Heterogeneity was assessed using funnel plots and the Egger test. The funnel plots in Supplementary Figures S1 and S3 were relatively symmetrical, with the effect sizes of the studies evenly distributed around the overall effect size. Egger’s test, a regression test used for quantitatively assessing publication bias, showed p-values of 0.686 (> 0.05) in Supplementary Figure S2 and 0.569 (> 0.05) in Supplementary Figure S4, indicating that the symmetry of the funnel plots was not significant and the likelihood of publication bias was low, suggesting no heterogeneity.

Discussion

Currently, the assessment of the severity of diabetic retinopathy in patients heavily relies on manual interpretation of retinal fundus images, which poses significant challenges (31). Therefore, automated image grading systems play a crucial role in the early diagnosis and evaluation of these vision-threatening diseases. For example, deep learning algorithms and image processing techniques can analyze large volumes of fundus images, providing consistent and highly accurate diagnostic results, reducing human error, and improving diagnostic accuracy (3234). By regularly collecting and analyzing patients’ fundus images, automated image grading systems can continuously monitor the progression of diabetic retinopathy, assisting doctors in timely adjusting treatment plans to achieve the best therapeutic outcomes (34). Multiple studies (3537) have shown that deep learning algorithms can be used to generate expert-level grading diagnoses for retinal fundus images. However, these methods often achieve good performance at the expense of increased time complexity. Due to the same input image size in these independent models, the robustness of their classification is relatively poor. Therefore, this study employs a systematic review and meta-analysis to analyze the role of deep learning-based optical coherence tomography and retinal images in the detection of diabetic retinopathy.

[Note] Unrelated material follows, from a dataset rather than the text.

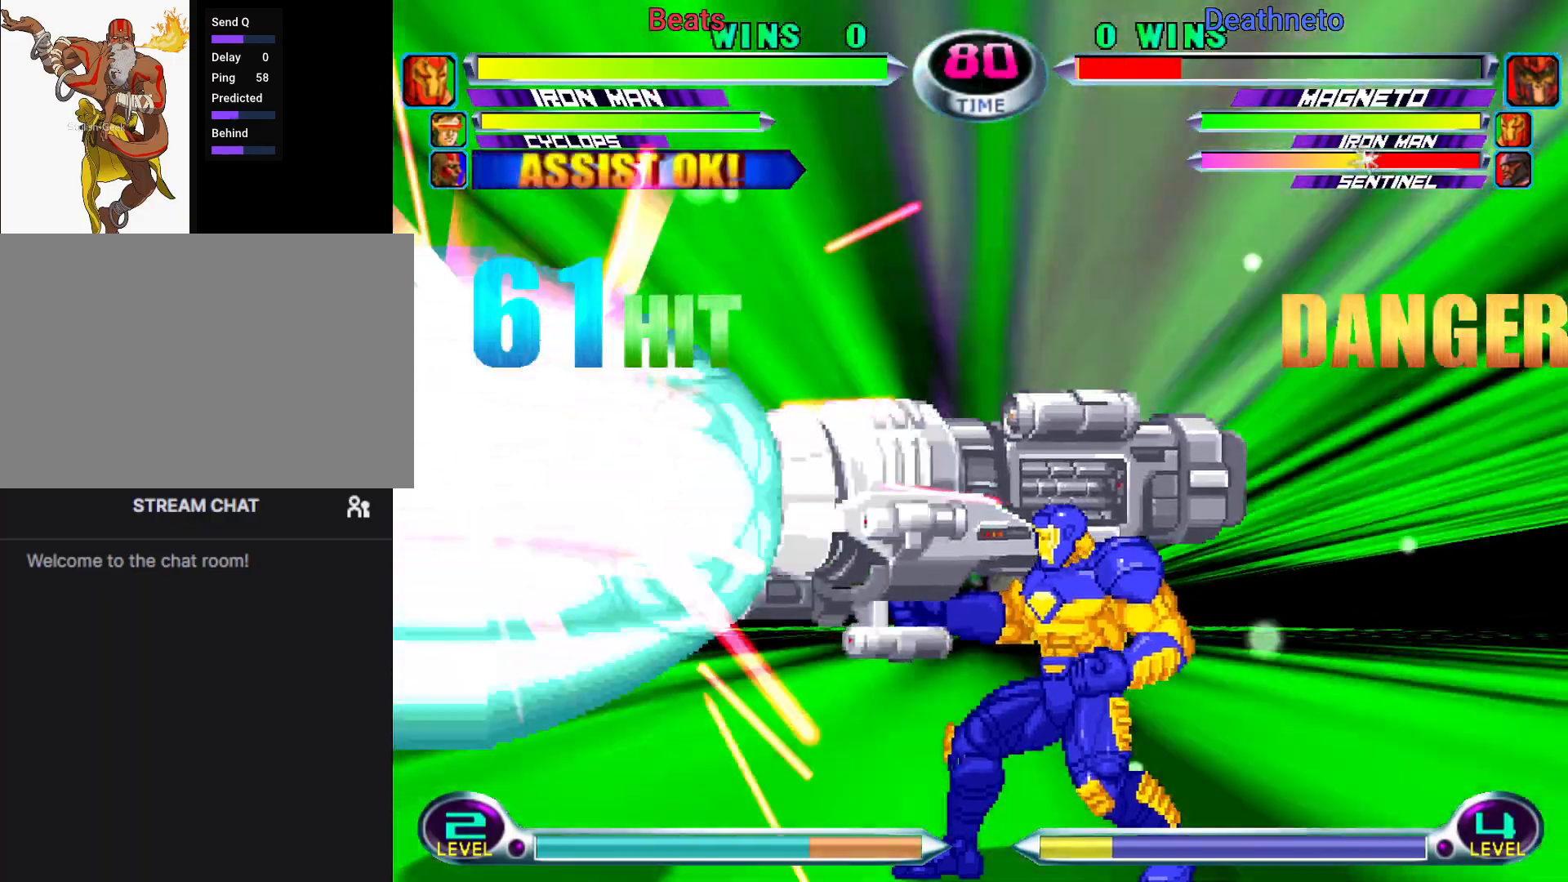
{"dt_ms": 500, "buttons": [], "left_stick": "center", "events": [[50, "R1", "up"], [50, "SQUARE", "down"], [67, "CIRCLE", "down"], [67, "CROSS", "down"], [67, "TRIANGLE", "up"], [83, "SQUARE", "up"], [100, "CIRCLE", "up"], [117, "CIRCLE", "down"], [133, "SQUARE", "down"], [150, "CROSS", "up"], [150, "R1", "down"], [150, "TRIANGLE", "down"], [167, "SQUARE", "up"], [217, "R1", "up"], [217, "SQUARE", "down"], [233, "CROSS", "down"], [233, "TRIANGLE", "up"], [267, "CIRCLE", "up"], [267, "SQUARE", "up"], [317, "CROSS", "up"]]}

The results of this meta-analysis confirmed that, compared to standard care, autonomous artificial intelligence improved the completion rate of diabetic eye exams in adolescents with diabetes [OR=1.88, 95% CI=(1.45, 2.44), p=0.031]. Risa M et al. (21) were the first to assess the role of artificial intelligence in narrowing the care gap among racially and ethnically diverse adolescent diabetic patients. The study indicated that closing the care gap for diabetic eye exams, as measured by MIPS and HEDIS quality indicators, was a crucial component of value-based care. The results suggested that autonomous artificial intelligence could help meet these historically challenging benchmarks, particularly among racially/ethnically diverse and resource-limited youth. Li et al. (28) confirmed that, although deep learning (DL) detection often showed larger deviations at points such as the porion, subspinale, gonion, articulare, and anterior nasal spine, DL might not exceed expert detection accuracy but could clearly assist both regular and experienced examiners in landmark detection. Training models on larger datasets might have eventually helped achieve or surpass expert accuracy. The results indicated that DL models included in the studies achieved an accuracy above 83% for identifying diabetic retinopathy. A total of 71% of established DL research models had detection accuracies exceeding 90%. Mehboob A et al. (27) proposed a DL architecture consisting of three phases: image pre-processing, feature extraction, and classification. Deep convolutional networks (CNNs) were trained to extract deep features. Heat maps extracted from the proposed framework highlighted the presence of any exudates, microaneurysms, hemorrhages, cotton wool spots, or new vessels, indicating feature extraction from the affected region and achieving high accuracy. Deep CNNs could take unknown images as input and extract problem-specific features, thereby generating an appropriate response. The results showed that the proposed technique outperformed existing ones in terms of sensitivity. Even with a lighter CNN architecture, it demonstrated competitive accuracy. Moreover, among ensemble-based architectures, the proposed framework achieved the highest accuracy using average pooling when trained on an augmented dataset. F. Mansour Romany (30)used deep convolutional networks to classify data into normal and diseased categories with an accuracy of 97.93%.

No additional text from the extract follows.